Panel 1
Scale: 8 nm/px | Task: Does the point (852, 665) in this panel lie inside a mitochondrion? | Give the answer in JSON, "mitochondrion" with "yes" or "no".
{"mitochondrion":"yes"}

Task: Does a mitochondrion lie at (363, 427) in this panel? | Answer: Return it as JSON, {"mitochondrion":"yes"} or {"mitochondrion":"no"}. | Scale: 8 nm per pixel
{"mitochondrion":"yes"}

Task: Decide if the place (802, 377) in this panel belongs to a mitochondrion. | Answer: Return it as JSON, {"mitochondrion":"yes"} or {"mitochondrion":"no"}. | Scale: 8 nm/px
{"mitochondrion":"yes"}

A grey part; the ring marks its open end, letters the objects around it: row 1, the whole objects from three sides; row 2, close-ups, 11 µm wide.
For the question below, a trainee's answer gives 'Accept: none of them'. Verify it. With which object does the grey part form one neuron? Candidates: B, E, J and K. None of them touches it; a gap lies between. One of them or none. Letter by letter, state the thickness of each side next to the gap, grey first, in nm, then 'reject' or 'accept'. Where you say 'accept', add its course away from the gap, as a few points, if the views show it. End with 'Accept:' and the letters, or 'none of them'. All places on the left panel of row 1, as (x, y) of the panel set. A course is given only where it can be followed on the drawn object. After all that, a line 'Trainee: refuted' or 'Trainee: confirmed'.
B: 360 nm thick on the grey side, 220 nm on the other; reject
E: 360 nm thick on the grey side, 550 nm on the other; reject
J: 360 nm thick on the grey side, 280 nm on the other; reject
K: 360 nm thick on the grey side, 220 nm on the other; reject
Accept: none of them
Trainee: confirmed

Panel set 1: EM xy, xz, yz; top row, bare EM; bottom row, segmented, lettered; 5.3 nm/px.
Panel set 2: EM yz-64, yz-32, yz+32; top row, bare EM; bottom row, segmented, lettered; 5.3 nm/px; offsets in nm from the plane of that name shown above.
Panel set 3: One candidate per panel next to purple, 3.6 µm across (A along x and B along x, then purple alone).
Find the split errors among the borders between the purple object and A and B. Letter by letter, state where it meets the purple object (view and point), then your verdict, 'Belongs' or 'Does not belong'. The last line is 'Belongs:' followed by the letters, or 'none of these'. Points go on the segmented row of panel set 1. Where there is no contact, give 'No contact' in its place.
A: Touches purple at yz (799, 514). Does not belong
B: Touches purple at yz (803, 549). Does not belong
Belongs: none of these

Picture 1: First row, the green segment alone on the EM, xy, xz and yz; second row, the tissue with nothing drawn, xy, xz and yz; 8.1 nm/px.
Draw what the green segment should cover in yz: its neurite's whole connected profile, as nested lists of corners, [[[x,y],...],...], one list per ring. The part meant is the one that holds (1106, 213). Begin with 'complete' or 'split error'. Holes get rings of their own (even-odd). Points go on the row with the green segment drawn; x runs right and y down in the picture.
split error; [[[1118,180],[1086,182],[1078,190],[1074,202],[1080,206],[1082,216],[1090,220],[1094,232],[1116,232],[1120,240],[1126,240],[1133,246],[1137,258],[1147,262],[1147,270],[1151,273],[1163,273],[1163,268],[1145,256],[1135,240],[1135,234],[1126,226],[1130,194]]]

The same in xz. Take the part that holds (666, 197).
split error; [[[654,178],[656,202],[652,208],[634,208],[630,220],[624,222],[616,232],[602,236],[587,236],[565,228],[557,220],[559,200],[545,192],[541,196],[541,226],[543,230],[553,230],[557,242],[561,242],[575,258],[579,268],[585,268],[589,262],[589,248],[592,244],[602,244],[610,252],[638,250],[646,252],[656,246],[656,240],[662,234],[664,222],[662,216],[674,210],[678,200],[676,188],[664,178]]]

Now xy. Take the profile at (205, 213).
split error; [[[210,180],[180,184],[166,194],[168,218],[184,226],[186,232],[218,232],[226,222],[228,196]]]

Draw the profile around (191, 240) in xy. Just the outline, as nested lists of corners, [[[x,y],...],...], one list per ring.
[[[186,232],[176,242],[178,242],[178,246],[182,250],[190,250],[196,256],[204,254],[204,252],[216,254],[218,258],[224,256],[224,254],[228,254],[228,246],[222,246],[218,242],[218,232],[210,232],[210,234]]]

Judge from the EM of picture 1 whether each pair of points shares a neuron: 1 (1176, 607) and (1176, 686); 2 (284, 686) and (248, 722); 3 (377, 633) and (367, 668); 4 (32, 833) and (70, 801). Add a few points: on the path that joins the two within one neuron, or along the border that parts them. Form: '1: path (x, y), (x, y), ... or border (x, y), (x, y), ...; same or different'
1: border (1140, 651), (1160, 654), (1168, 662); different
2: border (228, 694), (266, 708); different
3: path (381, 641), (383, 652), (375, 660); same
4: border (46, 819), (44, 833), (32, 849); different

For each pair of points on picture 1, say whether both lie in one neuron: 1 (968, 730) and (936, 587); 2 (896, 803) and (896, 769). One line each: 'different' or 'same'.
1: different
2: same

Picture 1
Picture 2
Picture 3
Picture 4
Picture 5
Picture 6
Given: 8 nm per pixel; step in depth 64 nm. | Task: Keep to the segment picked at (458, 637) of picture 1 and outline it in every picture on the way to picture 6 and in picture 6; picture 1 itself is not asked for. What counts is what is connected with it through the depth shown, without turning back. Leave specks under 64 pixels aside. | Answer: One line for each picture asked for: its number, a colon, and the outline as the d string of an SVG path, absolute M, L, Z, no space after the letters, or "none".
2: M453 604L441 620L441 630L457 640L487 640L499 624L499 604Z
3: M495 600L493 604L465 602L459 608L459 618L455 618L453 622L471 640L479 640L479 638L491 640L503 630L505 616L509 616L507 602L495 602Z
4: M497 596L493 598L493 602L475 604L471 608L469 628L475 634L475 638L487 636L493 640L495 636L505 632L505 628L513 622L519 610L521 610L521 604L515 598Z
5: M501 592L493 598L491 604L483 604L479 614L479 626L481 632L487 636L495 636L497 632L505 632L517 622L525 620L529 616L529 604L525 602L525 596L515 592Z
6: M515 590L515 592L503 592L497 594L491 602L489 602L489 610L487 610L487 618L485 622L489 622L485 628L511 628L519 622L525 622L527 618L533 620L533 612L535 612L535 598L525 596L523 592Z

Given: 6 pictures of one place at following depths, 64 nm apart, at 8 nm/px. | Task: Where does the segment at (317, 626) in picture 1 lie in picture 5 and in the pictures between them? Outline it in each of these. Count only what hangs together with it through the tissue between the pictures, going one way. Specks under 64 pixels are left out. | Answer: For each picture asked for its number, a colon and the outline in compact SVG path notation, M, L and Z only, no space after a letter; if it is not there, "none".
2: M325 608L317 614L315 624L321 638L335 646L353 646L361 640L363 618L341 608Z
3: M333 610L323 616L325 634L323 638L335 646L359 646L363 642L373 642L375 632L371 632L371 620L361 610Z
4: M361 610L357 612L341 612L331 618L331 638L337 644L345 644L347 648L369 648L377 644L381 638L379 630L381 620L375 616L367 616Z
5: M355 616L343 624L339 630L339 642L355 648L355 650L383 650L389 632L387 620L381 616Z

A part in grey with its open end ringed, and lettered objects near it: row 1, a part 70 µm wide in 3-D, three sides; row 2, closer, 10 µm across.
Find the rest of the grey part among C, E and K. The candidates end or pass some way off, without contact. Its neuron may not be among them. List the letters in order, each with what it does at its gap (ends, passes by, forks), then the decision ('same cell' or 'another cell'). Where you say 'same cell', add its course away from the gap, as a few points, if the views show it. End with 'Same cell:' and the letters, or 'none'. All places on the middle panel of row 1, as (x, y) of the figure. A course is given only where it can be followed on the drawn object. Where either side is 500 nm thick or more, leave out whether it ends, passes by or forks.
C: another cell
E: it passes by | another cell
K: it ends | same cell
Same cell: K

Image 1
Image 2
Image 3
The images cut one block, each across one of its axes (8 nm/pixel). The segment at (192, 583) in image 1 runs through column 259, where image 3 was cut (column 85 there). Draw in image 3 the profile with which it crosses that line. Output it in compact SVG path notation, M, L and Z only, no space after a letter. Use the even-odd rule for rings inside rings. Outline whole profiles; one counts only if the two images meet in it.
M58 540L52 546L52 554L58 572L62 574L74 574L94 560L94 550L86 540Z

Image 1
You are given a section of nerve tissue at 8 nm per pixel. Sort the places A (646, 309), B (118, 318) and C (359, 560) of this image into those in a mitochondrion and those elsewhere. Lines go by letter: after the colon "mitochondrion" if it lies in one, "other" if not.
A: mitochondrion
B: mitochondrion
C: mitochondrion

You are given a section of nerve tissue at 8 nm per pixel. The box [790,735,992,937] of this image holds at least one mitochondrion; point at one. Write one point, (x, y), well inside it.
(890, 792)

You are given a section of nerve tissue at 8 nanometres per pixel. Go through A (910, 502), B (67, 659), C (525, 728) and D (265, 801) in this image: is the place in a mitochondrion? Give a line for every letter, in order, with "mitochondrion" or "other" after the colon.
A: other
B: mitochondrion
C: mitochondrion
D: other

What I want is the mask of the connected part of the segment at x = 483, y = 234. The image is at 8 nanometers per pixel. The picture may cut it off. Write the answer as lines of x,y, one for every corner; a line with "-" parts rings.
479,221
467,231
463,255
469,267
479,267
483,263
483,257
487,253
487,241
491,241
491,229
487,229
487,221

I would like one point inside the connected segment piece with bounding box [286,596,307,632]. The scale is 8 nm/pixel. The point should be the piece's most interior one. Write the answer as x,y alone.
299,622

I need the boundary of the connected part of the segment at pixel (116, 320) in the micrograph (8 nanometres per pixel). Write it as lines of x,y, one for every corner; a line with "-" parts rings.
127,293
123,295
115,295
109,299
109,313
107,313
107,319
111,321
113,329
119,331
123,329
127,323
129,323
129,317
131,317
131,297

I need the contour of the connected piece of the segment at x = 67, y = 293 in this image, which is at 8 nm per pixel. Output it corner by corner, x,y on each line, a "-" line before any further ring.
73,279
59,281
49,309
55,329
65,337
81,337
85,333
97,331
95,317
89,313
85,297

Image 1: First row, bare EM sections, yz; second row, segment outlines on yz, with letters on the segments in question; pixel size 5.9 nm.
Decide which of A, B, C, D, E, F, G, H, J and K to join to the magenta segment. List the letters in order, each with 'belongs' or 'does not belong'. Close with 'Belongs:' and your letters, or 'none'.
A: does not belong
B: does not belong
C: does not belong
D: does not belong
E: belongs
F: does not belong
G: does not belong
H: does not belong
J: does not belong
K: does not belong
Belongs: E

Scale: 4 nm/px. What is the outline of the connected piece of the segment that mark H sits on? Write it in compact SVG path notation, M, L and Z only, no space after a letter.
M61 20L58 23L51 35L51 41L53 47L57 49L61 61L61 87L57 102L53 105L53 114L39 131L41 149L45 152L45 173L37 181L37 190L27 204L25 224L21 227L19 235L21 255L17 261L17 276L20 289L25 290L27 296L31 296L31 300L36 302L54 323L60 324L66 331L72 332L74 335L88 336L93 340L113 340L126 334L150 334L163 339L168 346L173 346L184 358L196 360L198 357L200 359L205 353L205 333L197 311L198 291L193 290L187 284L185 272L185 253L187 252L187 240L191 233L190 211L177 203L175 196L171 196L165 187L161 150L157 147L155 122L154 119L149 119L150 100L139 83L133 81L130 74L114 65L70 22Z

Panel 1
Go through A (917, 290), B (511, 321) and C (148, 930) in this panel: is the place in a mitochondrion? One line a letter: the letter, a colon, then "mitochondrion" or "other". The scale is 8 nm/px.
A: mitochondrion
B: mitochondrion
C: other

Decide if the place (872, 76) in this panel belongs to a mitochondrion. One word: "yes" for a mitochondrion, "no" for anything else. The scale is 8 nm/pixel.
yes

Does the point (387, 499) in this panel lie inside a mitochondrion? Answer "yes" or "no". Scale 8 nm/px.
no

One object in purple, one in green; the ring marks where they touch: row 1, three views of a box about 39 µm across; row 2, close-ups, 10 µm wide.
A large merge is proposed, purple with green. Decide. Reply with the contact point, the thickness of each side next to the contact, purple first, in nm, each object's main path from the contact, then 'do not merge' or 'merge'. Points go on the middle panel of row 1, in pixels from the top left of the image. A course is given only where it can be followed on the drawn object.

WHAT THE TASK ASKS
Starting with the first line of the listing, output each line exactly until you have included the one containing "Panel set 3: One".

RESPONSE AREA
Panel 1
Scale: 8 nm/px | Task: Does the point (852, 665) in this panel lie inside a mitochondrion? | Give the answer in JSON, "mitochondrion" with "yes" or "no".
{"mitochondrion":"yes"}

Task: Does a mitochondrion lie at (363, 427) in this panel? | Answer: Return it as JSON, {"mitochondrion":"yes"} or {"mitochondrion":"no"}. | Scale: 8 nm per pixel
{"mitochondrion":"yes"}

Task: Decide if the place (802, 377) in this panel belongs to a mitochondrion. | Answer: Return it as JSON, {"mitochondrion":"yes"} or {"mitochondrion":"no"}. | Scale: 8 nm/px
{"mitochondrion":"yes"}

A grey part; the ring marks its open end, letters the objects around it: row 1, the whole objects from three sides; row 2, close-ups, 11 µm wide.
For the question below, a trainee's answer gives 'Accept: none of them'. Verify it. With which object does the grey part form one neuron? Candidates: B, E, J and K. None of them touches it; a gap lies between. One of them or none. Letter by letter, state the thickness of each side next to the gap, grey first, in nm, then 'reject' or 'accept'. Where you say 'accept', add its course away from the gap, as a few points, if the views show it. End with 'Accept:' and the letters, or 'none of them'. All places on the left panel of row 1, as (x, y) of the panel set. A course is given only where it can be followed on the drawn object. After all that, a line 'Trainee: refuted' or 'Trainee: confirmed'.
B: 360 nm thick on the grey side, 220 nm on the other; reject
E: 360 nm thick on the grey side, 550 nm on the other; reject
J: 360 nm thick on the grey side, 280 nm on the other; reject
K: 360 nm thick on the grey side, 220 nm on the other; reject
Accept: none of them
Trainee: confirmed

Panel set 1: EM xy, xz, yz; top row, bare EM; bottom row, segmented, lettered; 5.3 nm/px.
Panel set 2: EM yz-64, yz-32, yz+32; top row, bare EM; bottom row, segmented, lettered; 5.3 nm/px; offsets in nm from the plane of that name shown above.
Panel set 3: One candidate per panel next to purple, 3.6 µm across (A along x and B along x, then purple alone).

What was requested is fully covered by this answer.